Shakespeare and Company, the most famous English-language bookstore in Paris. Rachel Rosenstock visited the store during her weekend visit in Paris. Rachel Rosenstock Buy Photos

Don’t trust anyone who says they don’t like Paris. They’re either trying too hard or they’re straight up lying. Paris is without a doubt the best city in the world.

You can love your hometown, you can love New York or Los Angeles, but when it comes down to it, Paris beats them all — whether you’ve experienced it yet or not.

I firmly believe there’s a reason many famous poets, authors, musicians and performers had a stint living or working in Paris — it can inspire even the most cynical person and breathe new life into the average Joe.

You simply can’t visit Paris and not feel exhilarated. 

I’ve been itching to make a visit since I landed in Charles de Gaulle and was whisked straight away to the south of France without even a glimpse of the Parisian skyline.

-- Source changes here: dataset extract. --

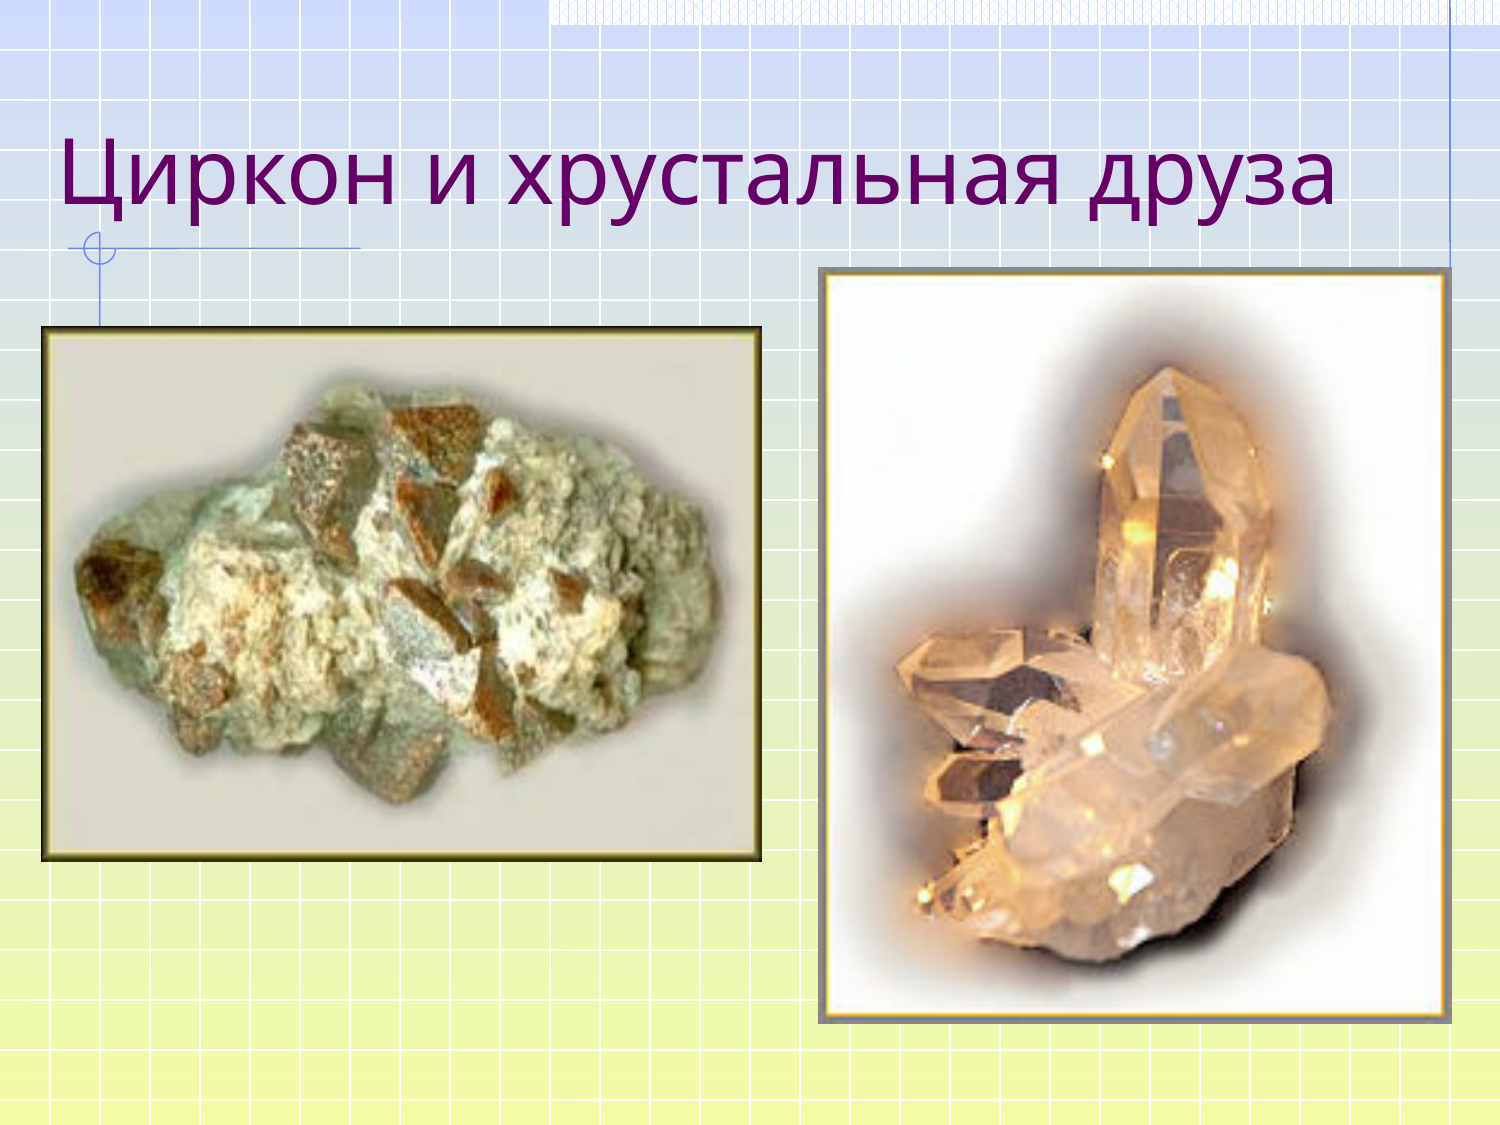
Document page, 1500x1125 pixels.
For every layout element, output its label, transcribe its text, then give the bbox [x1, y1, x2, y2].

Even the dreary sky and sharp cold that greeted me in the 11th arrondissement Friday afternoon after months of sunshine and warmth only made me more excited.

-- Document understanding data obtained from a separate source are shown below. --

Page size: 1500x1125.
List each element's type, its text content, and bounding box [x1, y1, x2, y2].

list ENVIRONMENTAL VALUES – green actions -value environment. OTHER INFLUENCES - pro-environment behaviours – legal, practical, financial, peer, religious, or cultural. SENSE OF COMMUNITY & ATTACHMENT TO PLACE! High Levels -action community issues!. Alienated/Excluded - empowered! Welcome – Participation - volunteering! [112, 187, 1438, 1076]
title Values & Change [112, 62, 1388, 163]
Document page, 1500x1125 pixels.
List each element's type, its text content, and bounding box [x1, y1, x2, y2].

I was determined to explore all the hidden corners of Paris I had missed on my previous two visits.

My hostel was right in the heart of Chinatown, and I immediately took advantage of the cheap but quality food available on every street.

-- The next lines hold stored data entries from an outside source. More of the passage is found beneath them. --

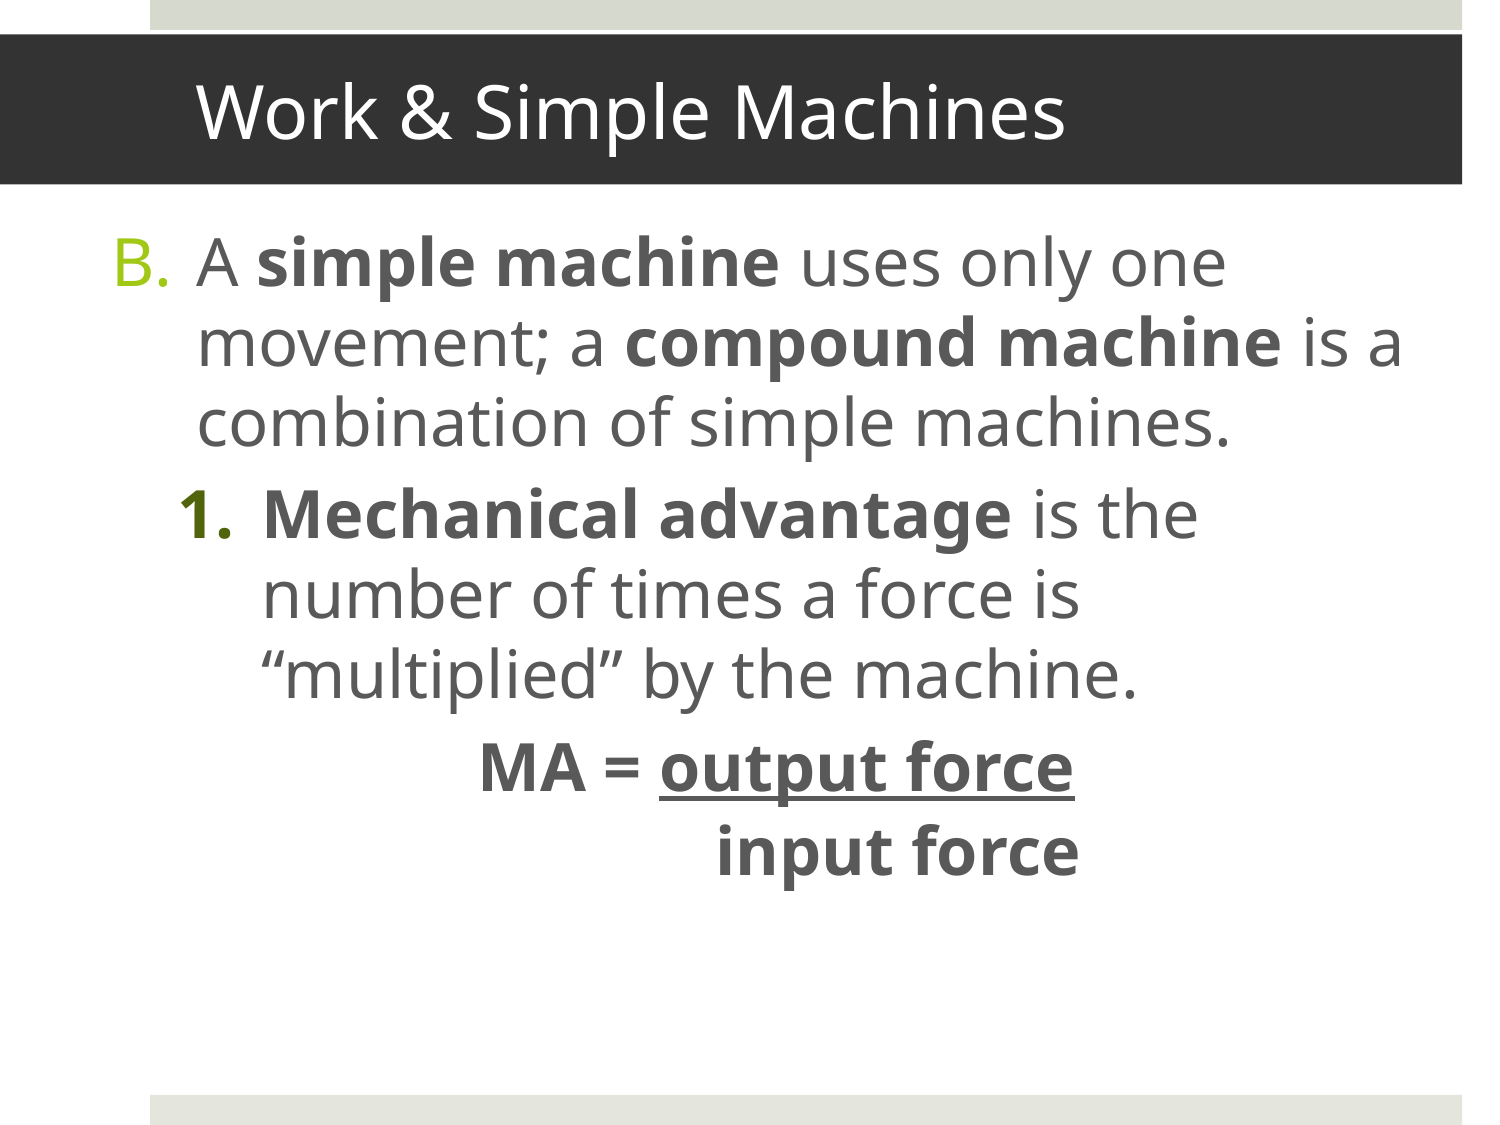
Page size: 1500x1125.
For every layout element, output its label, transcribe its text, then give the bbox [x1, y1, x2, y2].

list A simple machine uses only one movement; a compound machine is a combination of simple machines. Mechanical advantage is the number of times a force is “multiplied” by the machine. MA = output force input force [87, 212, 1463, 1000]
title Work & Simple Machines [0, 34, 1463, 185]
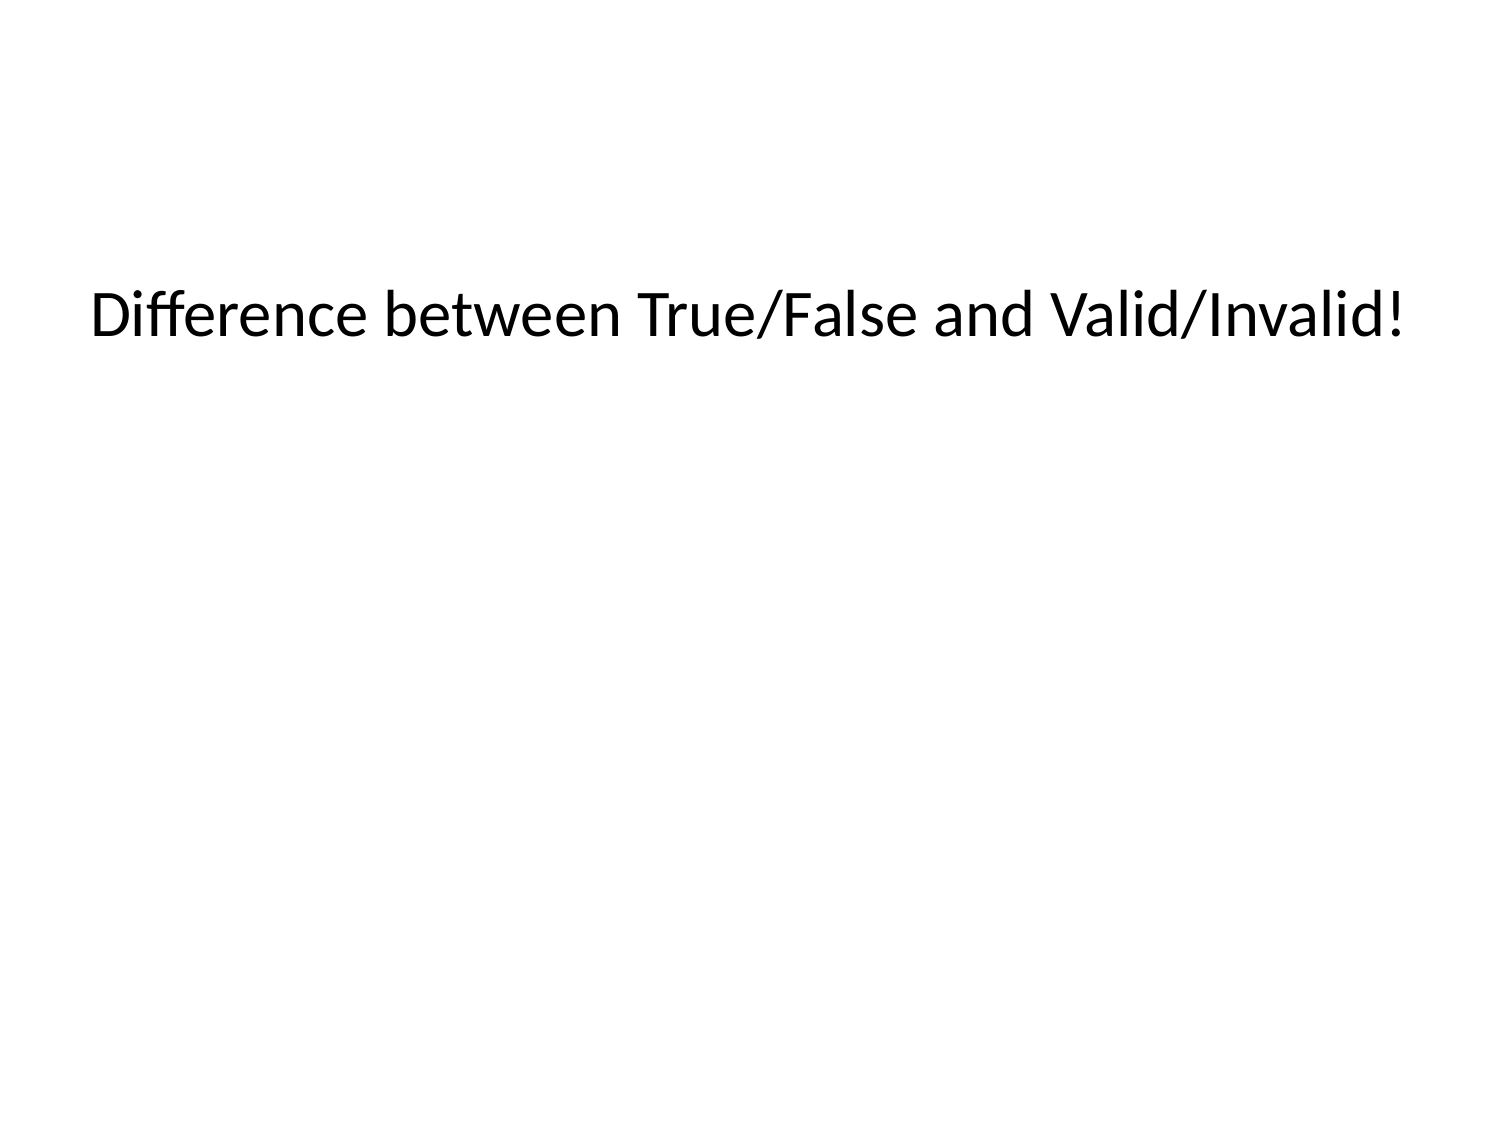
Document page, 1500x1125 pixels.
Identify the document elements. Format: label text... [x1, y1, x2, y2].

list Difference between True/False and Valid/Invalid! [75, 262, 1425, 1005]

The French really haven’t mastered the balance of spice and flavor yet like the Chinese have, though.

I headed down to Oberkampf Street, one of the trendiest and most bustling areas in the arrondissement. It was a welcome change to experience Paris without tourists clogging every corner and traps waiting to take your money.

Saturday was devoted to shopping and a little sightseeing. The Marais is one of Paris’ oldest neighborhoods and the home of chic boutiques in which I happily dropped some cash.

My original determination to avoid tourist landmarks quickly slid to the wayside when I had the chance to visit Shakespeare and Company, the most famous English-language bookstore in the city.

I got a new book with the official store stamp on the cover and met the resident cat that lived upstairs. It was definitely worth braving the crowd.

Saturday night was dedicated to indulging in oysters, a northern France specialty and an easy way to feel sophisticated in a cosmopolitan city. I highly recommend ISTR’s oyster shot if you’re ever feeling inspired.

As I sat in a café Sunday, I couldn’t help but admit I didn’t want to leave. I love Aix-en-Provence, and I heartily believe it’s a better location to learn the language, but I’m eager to live in Paris.

It’s simultaneously the ultimate exaggeration of French culture and the easiest place in the country to be a foreigner because of how many of us there are.

It’s almost an ostentatious place with how striking and beautiful every street is, how delicious even the smallest pastry is and how alive the history of France is everywhere you turn.

It’s a city that doesn’t slow down for anyone, but if you enjoy the ride, you’ll never want to leave.

You can be assured, I’m already looking for a ticket back.